Toy store
There are so many interesting things to try. Here’s a short list; it will most probably grow with time. Some of the items may one day turn into an article. What would you like to read about in more detail?
Deep learning and neural networks
Scattering
Scattering is an approach to deep learning based on wavelets, developed in France by a team led by Stéphane Mallat. Here’s a rather good talk by Mallat describing challenges in deep learning and how scattering addresses them.
Gaussian Processes
George: Gaussian processes in O( n * log2 n )
Normal time complexity for GP is O( n3 ). People have tried to overcome it by various means like approximations. This paper, Fast Direct Methods for Gaussian Processes, describes George - a Python implementation of Gaussian Processes using a fast solver called HODLR.
Gaussian process kernels for pattern discovery and extrapolation
The guys from Cambridge are up to doing some nifty stuff. One example is Andrew Wilson and his extrapolation kernels.
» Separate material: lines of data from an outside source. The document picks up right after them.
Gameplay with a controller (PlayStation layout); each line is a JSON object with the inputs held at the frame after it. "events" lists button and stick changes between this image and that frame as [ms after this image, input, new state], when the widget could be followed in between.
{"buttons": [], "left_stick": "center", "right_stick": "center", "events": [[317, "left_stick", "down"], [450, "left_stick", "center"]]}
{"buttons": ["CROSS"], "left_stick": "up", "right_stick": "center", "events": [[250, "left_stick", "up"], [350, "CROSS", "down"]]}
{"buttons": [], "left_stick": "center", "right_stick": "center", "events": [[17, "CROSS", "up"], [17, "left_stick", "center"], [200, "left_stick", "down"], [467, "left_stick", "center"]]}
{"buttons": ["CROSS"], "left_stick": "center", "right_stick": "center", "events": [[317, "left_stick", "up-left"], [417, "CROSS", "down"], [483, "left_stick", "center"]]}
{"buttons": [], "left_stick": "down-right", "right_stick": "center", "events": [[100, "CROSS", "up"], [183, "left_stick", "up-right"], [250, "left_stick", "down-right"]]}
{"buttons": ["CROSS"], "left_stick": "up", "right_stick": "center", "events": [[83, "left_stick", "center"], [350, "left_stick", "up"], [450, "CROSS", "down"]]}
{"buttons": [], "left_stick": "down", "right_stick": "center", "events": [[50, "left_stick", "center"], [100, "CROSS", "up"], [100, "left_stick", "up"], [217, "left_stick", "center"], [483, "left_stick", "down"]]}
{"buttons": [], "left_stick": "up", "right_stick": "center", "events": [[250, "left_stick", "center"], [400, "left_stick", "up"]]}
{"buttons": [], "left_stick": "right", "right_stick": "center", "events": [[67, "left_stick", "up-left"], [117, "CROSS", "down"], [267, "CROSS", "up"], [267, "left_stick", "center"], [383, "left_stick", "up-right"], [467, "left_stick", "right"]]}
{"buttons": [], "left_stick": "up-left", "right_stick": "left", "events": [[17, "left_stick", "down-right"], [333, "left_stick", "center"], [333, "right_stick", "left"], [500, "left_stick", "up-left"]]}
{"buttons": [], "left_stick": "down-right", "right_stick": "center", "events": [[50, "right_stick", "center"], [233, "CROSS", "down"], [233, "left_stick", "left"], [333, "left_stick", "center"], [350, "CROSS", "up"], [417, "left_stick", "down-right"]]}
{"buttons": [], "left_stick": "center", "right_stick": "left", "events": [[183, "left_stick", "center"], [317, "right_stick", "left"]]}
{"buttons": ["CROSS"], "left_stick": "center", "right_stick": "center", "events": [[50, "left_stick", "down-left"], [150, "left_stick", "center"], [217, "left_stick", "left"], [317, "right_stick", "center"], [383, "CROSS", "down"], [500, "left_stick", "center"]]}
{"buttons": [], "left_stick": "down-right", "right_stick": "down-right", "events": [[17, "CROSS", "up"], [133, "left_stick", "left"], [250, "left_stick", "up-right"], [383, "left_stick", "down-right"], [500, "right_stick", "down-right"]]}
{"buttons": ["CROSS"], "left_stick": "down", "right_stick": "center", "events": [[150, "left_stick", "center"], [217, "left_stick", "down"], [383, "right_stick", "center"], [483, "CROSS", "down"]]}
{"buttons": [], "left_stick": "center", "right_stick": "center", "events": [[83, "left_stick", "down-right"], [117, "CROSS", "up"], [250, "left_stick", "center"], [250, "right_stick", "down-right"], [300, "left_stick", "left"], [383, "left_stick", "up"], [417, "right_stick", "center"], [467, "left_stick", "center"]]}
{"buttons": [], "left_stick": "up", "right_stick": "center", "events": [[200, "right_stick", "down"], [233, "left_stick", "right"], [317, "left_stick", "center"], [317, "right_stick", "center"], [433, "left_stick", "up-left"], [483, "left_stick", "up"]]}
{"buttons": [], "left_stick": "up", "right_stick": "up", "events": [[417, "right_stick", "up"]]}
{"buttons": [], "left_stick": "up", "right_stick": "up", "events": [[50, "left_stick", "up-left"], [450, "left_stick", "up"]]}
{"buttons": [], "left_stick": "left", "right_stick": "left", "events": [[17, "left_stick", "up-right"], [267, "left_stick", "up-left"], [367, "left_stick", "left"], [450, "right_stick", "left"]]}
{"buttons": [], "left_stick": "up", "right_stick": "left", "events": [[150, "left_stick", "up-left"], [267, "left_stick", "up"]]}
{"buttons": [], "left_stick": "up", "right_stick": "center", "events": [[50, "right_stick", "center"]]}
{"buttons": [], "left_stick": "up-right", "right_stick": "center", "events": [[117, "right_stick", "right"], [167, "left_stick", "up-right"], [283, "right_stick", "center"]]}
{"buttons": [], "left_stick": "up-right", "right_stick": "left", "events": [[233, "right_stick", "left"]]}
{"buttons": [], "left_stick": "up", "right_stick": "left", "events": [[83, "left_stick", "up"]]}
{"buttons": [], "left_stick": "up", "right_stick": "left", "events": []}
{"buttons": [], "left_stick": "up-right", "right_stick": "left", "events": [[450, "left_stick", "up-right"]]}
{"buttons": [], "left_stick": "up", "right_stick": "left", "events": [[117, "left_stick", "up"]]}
This is the project page with papers and code.
Optimization
Fast large-scale optimization by unifying stochastic gradient and quasi-Newton methods
Few hyperparams to tune, unlike with SGD. The paper and the code.
Stochastic Gradient Hamiltonian Monte Carlo
What about training a neural network using gradient descent with Monte Carlo added for good measure? The paper and code.
Software packages
Factorization machines
Matrix factorization for recommender system usually involves users and items - a matrix of ratings. Some more ambitious attempts add time as the third dimension, resulting in a 3D tensor.
Factorization machines generalize matrix factorization to any number of dimensions. The author, Steffen Rendle, has released his libFM. Apparently there’s also FM implementation in BidMach (see below).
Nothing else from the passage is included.